In search of viable strategies to identify selective inhibitors of protein kinases, we have designed a binding assay to probe the interactions of human phosphoinositide-dependent protein kinase-1 (PDK1) with potential ligands. Our protocol is based on fluorescence resonance energy transfer (FRET) between semiconductor quantum dots (QDs) and organic dyes. Specifically, we have expressed and purified the catalytic kinase domain of PDK1 with an N-terminal histidine tag [His6-PDK1(ΔPH)]. We have conjugated this construct to CdSe-ZnS core-shell QDs coated with dihydrolipoic acid (DHLA) and tested the response of the resulting assembly to a molecular dyad incorporating an ATP ligand and a BODIPY chromophore. The supramolecular association of the BODIPY-ATP dyad with the His6-PDK1(ΔPH)-QD assembly encourages the transfer of energy from the QDs to the BODIPY dyes upon excitation.

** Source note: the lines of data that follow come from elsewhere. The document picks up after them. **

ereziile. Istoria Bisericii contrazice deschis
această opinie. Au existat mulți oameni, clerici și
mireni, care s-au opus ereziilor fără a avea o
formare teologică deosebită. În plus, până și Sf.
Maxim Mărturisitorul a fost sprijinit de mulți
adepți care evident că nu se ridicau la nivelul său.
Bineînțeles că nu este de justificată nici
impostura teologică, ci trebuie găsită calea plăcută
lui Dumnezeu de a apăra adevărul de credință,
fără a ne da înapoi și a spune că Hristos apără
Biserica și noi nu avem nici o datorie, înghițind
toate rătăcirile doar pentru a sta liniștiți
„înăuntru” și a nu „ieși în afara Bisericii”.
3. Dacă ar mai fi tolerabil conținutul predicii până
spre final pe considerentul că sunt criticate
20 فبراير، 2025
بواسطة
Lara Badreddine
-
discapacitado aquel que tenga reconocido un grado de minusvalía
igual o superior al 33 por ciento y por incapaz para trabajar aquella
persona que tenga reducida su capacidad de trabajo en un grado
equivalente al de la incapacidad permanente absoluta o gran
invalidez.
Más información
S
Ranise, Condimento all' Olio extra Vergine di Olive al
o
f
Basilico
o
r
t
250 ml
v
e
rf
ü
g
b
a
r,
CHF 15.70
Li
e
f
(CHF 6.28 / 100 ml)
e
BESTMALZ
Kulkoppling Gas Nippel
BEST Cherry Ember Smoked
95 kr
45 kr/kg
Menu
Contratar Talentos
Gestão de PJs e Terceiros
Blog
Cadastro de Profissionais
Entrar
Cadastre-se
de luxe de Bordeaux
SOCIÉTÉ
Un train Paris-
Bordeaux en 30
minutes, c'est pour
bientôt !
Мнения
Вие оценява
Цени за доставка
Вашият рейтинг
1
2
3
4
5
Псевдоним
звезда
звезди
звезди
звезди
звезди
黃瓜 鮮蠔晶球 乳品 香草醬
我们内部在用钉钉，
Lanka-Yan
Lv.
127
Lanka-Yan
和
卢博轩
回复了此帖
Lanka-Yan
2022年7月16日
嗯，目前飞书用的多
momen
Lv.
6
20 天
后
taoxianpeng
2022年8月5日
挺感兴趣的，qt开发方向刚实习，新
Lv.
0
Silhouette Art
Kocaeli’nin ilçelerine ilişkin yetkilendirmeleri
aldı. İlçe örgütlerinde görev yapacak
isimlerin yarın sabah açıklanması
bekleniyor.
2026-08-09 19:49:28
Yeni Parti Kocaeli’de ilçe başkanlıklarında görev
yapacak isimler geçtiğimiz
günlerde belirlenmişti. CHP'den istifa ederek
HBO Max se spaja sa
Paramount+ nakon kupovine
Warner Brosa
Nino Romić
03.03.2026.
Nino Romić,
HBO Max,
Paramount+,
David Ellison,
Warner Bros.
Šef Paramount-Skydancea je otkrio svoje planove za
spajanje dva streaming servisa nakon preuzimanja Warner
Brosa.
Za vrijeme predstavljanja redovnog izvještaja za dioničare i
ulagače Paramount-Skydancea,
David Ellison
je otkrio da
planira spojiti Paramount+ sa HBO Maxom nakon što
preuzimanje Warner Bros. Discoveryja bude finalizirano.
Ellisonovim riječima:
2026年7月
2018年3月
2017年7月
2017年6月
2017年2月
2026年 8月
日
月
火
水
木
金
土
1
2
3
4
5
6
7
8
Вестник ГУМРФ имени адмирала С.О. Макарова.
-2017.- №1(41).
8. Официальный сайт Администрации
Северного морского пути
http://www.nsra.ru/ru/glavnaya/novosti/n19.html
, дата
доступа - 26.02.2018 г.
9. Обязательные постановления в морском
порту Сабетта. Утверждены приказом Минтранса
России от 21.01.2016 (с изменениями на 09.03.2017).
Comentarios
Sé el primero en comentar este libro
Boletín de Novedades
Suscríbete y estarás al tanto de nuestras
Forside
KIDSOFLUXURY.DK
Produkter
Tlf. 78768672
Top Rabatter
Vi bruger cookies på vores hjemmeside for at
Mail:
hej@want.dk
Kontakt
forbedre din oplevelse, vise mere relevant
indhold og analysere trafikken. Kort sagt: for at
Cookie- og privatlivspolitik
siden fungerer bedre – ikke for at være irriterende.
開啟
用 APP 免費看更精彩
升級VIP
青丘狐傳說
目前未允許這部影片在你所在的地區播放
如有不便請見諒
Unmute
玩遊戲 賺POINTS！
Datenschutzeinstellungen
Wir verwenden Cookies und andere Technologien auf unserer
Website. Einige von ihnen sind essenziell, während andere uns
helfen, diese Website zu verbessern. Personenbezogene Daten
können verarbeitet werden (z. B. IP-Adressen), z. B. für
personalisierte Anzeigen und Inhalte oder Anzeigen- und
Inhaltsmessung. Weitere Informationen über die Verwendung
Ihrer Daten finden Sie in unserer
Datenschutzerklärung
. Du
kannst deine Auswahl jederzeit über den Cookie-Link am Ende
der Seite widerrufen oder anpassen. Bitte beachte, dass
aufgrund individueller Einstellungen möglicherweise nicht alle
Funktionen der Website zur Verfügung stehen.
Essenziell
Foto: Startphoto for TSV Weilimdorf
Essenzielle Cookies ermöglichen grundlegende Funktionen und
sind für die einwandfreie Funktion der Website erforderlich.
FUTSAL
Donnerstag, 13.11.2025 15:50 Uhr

The addition of ATP results in the displacement of BODIPY-ATP from the binding domain of the His6-PDK1(ΔPH) conjugated to the nanoparticles. The competitive binding, however, does not prevent the energy transfer process. A control experiment with QDs, lacking the His6-PDK1(ΔPH), indicates that the BODIPY-ATP dyad adsorbs nonspecifically on the surface of the nanoparticles, promoting the transfer of energy from the CdSe core to the adsorbed BODIPY dyes. Thus, the implementation of FRET-based assays to probe the binding domain of PDK1 with luminescent QDs requires the identification of energy acceptors unable to interact nonspecifically with the surface of the nanoparticles.